Stored data entries:
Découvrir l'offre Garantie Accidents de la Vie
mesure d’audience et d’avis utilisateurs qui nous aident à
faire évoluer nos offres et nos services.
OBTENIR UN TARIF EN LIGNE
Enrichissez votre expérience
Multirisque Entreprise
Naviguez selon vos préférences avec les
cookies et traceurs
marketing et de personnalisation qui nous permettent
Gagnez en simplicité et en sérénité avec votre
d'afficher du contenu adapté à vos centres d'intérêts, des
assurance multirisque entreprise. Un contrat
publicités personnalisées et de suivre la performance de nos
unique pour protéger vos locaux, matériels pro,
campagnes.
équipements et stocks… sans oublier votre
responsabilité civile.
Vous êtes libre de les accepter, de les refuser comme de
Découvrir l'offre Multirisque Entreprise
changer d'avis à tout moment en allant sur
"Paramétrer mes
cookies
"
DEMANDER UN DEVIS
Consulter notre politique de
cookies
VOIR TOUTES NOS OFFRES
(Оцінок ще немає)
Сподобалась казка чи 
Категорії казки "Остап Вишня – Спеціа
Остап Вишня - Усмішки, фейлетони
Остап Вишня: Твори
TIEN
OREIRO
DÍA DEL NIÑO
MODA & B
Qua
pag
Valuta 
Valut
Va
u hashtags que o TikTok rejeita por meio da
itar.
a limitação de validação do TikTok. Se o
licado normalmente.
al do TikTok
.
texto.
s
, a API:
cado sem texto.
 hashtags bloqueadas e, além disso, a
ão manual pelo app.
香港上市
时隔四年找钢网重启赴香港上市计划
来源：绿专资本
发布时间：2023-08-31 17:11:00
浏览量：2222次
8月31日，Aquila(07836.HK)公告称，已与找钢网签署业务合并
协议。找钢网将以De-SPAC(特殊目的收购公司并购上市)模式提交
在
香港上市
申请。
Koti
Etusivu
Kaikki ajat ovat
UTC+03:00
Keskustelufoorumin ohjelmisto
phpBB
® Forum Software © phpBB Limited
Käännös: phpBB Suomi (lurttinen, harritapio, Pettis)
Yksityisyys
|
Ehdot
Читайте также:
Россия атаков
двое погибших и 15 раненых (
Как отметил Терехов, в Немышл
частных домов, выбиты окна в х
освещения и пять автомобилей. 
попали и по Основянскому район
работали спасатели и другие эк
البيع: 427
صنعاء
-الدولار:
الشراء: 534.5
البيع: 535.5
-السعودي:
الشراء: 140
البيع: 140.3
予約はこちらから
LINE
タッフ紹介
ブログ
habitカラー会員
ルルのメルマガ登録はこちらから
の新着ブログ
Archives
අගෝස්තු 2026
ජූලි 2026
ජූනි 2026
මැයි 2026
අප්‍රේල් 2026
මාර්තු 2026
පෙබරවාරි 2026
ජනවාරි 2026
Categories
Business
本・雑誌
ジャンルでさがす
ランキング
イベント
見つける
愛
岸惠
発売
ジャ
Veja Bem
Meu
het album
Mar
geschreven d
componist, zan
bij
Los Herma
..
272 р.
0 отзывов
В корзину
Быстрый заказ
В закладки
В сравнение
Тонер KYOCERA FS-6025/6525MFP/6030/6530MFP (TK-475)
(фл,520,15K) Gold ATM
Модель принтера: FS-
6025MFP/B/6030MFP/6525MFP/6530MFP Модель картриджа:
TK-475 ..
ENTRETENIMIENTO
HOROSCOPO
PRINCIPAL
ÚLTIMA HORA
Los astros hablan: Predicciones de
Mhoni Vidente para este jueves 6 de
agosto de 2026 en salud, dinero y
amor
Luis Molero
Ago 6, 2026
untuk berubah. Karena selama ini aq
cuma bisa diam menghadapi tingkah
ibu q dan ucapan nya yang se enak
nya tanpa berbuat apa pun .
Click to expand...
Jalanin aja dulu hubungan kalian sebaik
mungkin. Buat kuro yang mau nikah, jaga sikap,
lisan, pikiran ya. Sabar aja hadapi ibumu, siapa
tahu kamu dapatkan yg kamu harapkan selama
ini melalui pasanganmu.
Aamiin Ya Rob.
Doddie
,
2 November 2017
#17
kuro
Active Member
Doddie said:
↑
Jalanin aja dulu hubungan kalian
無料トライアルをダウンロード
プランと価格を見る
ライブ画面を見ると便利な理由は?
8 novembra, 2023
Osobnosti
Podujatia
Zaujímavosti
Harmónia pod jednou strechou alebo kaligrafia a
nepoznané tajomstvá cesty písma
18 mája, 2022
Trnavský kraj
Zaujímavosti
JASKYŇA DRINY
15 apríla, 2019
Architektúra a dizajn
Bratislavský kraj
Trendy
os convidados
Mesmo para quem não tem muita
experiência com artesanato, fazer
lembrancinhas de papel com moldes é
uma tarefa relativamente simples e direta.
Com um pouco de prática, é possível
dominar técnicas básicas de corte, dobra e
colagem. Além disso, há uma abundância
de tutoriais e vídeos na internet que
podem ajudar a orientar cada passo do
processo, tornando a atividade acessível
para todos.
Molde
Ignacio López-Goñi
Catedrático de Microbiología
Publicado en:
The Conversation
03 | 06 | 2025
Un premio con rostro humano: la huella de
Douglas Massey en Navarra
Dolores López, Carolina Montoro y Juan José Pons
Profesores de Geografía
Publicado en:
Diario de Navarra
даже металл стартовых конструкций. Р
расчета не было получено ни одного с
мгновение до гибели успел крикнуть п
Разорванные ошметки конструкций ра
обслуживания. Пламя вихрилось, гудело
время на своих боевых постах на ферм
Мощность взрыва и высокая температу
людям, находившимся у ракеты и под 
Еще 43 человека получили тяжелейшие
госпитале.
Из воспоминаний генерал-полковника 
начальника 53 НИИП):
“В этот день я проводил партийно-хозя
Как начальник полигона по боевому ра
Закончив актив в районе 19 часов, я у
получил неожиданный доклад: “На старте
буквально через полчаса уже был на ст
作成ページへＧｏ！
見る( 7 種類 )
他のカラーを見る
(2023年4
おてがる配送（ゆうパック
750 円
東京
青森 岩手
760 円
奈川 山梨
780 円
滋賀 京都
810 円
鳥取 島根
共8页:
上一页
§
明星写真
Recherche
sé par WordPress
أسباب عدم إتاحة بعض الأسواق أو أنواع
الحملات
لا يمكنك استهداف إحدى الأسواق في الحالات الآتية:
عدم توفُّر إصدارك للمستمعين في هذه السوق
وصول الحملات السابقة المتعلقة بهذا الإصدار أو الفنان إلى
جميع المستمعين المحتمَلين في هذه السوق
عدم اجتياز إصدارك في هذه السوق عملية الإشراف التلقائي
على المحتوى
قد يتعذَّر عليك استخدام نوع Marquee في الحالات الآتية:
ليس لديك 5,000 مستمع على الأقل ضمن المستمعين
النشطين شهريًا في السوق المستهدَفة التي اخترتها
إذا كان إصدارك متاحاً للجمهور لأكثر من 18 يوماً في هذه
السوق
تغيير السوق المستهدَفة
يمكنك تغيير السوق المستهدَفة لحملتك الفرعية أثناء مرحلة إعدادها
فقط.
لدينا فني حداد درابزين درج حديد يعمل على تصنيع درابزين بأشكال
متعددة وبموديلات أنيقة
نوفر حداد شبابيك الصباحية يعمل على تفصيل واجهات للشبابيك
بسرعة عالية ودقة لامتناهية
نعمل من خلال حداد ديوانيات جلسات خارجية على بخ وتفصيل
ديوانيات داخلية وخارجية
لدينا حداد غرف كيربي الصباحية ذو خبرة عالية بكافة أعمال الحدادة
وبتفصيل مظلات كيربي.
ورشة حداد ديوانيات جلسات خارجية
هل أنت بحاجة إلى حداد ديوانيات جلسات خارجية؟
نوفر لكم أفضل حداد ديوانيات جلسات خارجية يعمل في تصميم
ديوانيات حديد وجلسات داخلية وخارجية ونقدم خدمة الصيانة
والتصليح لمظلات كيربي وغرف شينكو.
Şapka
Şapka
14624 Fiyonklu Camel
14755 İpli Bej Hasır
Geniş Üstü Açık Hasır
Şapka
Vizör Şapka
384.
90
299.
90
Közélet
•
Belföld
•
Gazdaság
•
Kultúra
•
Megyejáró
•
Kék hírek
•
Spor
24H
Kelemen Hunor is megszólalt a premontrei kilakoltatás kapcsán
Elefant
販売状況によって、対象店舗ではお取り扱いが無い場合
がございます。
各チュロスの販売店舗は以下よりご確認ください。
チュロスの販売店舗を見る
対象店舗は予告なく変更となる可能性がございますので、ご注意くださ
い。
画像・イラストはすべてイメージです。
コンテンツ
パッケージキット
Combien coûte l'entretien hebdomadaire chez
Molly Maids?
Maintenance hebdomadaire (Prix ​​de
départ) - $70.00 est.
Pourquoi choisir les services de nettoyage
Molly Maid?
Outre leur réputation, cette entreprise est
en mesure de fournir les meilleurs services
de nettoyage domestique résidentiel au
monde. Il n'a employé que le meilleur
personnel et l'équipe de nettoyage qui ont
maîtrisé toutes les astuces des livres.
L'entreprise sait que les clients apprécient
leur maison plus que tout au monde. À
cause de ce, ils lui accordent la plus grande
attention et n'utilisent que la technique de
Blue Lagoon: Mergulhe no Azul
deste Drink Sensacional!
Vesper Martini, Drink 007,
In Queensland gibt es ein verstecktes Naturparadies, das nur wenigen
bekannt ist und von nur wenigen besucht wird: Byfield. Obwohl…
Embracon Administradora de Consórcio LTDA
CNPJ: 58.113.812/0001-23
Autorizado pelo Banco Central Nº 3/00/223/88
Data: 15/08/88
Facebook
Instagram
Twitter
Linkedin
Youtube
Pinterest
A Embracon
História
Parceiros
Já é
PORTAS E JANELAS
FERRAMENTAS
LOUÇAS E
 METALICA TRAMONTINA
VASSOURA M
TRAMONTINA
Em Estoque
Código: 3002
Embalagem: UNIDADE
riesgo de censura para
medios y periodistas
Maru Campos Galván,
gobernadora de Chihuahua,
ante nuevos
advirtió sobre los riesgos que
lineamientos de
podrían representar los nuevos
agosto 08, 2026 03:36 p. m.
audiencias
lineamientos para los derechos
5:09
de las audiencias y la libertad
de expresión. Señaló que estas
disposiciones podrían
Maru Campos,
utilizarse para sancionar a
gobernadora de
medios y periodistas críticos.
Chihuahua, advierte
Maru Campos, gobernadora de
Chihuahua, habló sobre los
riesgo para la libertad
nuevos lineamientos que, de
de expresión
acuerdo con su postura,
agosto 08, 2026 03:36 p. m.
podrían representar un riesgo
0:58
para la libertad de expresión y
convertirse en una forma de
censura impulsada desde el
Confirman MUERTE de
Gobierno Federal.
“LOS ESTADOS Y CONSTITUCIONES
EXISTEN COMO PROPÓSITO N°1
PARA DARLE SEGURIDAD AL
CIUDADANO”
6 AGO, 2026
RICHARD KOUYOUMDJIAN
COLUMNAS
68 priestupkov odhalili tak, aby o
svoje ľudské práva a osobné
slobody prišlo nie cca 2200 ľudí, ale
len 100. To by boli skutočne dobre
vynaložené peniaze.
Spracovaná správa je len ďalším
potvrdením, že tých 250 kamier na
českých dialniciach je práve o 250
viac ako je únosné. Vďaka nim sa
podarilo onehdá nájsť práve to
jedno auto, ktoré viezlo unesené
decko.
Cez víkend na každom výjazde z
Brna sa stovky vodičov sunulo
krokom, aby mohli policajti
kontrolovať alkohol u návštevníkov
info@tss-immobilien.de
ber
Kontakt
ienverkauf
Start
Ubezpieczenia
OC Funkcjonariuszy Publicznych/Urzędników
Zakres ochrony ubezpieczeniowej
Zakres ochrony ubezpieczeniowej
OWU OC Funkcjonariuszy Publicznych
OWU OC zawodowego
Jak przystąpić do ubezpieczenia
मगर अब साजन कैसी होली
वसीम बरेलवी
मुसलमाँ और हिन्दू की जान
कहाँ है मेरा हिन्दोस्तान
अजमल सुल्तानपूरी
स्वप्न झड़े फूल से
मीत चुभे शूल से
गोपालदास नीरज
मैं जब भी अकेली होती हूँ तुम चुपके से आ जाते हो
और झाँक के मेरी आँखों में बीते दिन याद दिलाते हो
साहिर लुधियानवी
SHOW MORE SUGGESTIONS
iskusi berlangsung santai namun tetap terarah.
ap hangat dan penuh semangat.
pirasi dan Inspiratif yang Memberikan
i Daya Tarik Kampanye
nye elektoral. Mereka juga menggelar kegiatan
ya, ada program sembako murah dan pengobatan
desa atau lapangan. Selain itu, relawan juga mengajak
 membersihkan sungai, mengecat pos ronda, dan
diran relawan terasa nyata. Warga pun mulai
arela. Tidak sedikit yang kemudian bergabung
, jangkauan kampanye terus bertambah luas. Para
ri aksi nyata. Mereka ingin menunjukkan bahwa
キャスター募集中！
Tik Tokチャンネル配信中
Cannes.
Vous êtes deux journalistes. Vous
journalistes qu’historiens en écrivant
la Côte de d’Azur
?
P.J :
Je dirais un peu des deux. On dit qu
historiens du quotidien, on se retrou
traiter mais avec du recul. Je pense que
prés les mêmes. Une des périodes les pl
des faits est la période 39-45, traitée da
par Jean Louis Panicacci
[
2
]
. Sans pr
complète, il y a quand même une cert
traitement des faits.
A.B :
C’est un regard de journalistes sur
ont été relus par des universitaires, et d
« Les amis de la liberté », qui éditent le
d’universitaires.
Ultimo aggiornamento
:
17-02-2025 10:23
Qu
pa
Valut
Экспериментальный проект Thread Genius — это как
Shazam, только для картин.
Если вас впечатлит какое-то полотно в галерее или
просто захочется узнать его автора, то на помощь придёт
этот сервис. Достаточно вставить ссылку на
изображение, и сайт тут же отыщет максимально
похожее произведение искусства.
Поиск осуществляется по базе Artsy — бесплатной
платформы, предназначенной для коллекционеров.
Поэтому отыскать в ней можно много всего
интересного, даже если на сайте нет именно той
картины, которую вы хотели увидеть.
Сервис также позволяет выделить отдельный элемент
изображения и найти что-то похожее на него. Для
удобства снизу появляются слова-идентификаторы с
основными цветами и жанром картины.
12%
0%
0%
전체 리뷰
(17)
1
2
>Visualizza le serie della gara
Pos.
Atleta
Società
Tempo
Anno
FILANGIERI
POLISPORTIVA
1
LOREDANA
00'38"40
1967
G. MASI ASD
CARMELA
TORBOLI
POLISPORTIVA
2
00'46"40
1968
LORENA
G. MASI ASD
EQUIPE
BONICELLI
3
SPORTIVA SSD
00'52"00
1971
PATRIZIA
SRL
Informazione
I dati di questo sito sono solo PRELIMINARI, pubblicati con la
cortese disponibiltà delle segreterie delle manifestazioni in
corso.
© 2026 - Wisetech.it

WHAT IS EXPECTED: Reproduce the lines of the listing from its first line through the line holding "cado sem texto.", inclusive.

OUTPUT OF THE EXERCISE:
Découvrir l'offre Garantie Accidents de la Vie
mesure d’audience et d’avis utilisateurs qui nous aident à
faire évoluer nos offres et nos services.
OBTENIR UN TARIF EN LIGNE
Enrichissez votre expérience
Multirisque Entreprise
Naviguez selon vos préférences avec les
cookies et traceurs
marketing et de personnalisation qui nous permettent
Gagnez en simplicité et en sérénité avec votre
d'afficher du contenu adapté à vos centres d'intérêts, des
assurance multirisque entreprise. Un contrat
publicités personnalisées et de suivre la performance de nos
unique pour protéger vos locaux, matériels pro,
campagnes.
équipements et stocks… sans oublier votre
responsabilité civile.
Vous êtes libre de les accepter, de les refuser comme de
Découvrir l'offre Multirisque Entreprise
changer d'avis à tout moment en allant sur
"Paramétrer mes
cookies
"
DEMANDER UN DEVIS
Consulter notre politique de
cookies
VOIR TOUTES NOS OFFRES
(Оцінок ще немає)
Сподобалась казка чи 
Категорії казки "Остап Вишня – Спеціа
Остап Вишня - Усмішки, фейлетони
Остап Вишня: Твори
TIEN
OREIRO
DÍA DEL NIÑO
MODA & B
Qua
pag
Valuta 
Valut
Va
u hashtags que o TikTok rejeita por meio da
itar.
a limitação de validação do TikTok. Se o
licado normalmente.
al do TikTok
.
texto.
s
, a API:
cado sem texto.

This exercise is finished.